A day later, residents at greatest risk downstream were evacuated, watching, and waiting, with 15 people airlifted by helicopter from homes already surrounded by water. “Every person who was located in the risk area in Grenville-sur-la-Rouge has been evacuated as a preventive measure,” Quebec Public Security Minister Geneviève Guilbault said Friday. Hydro officials were “still confident that the dam will resist the flow, but if it doesn’t, no one is at risk.”
Meanwhile, CBC is reporting 700 to 800 homes affected by a dike breach Saturday night in the Lake of Two Mountains region west of Montreal.

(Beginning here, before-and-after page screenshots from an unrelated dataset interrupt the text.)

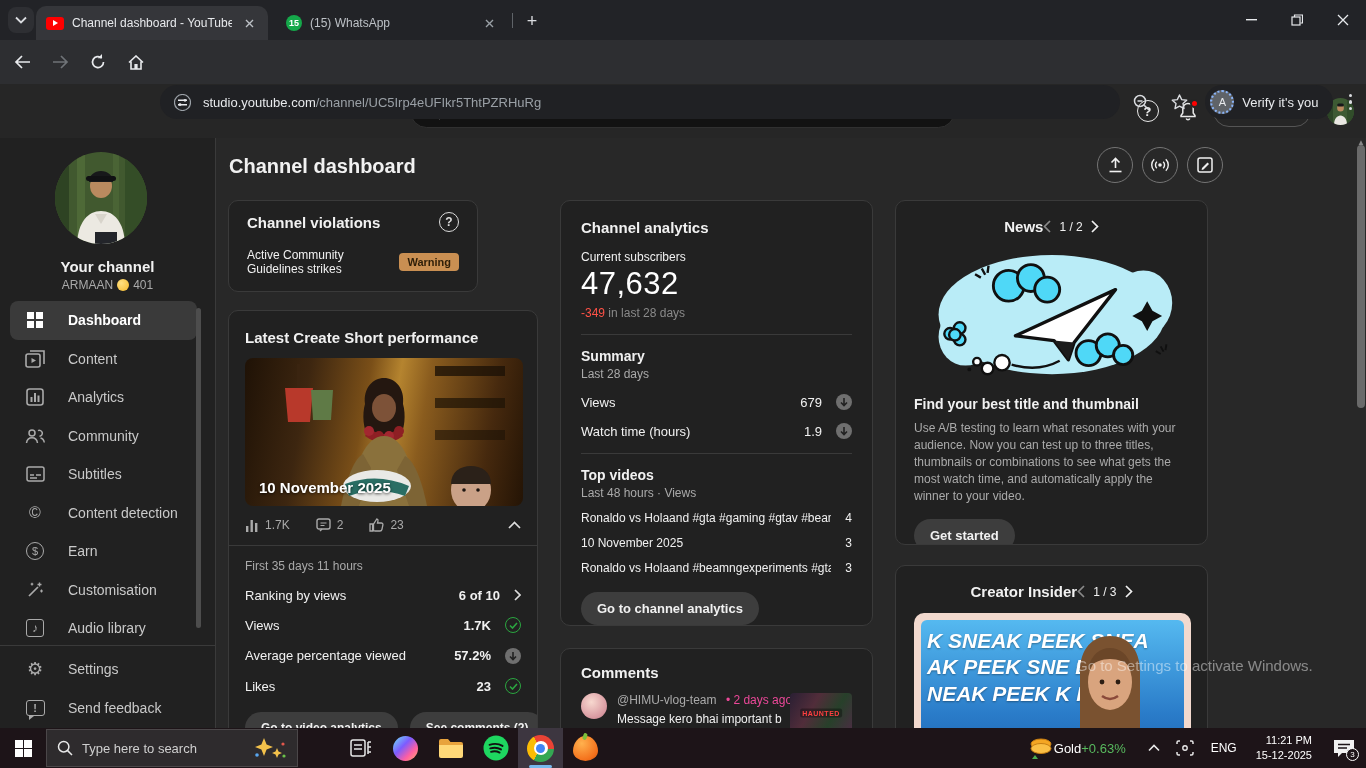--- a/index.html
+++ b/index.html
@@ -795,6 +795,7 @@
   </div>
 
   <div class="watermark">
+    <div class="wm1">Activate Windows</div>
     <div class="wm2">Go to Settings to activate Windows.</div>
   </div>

Montreal and Ottawa have both declared states of emergency, and residents in some parts of west-end Ottawa may be forced to evacuate, with the Ottawa River expected to rise 50 centimetres higher than the level it reached during devastating floods in 2017. Climate action groups have been out on email and social media, urging supporters to step up and assist with sandbagging.
“Ottawa faces the flood of the century—two years after the last one,” tweeted Ottawa Citizen reporter Andrew Duffy.
The Chute-Bell/Bell Falls dam was built in 1915, has not produced electricity in a decade, and is fitted with a “floating structure” to regulate water flows, CBC reports. “It’s an overflow spillway dam, which means it has a concrete retaining wall, topped with a spillway crest,” the national broadcaster explains. “The concrete wall is approximately 60 metres and prevents water from the reservoir from overflowing. When water levels are too high, the crest at the top of the wall enables the overflow water to pass through.”
The dam’s normal flow is 103 cubic metres per second, but as of Friday, floodwaters were pouring through at nearly 10 times that rate. With withholding capacity of four million litres, the dam “can only withhold water for a few hours before overflowing,” CBC adds.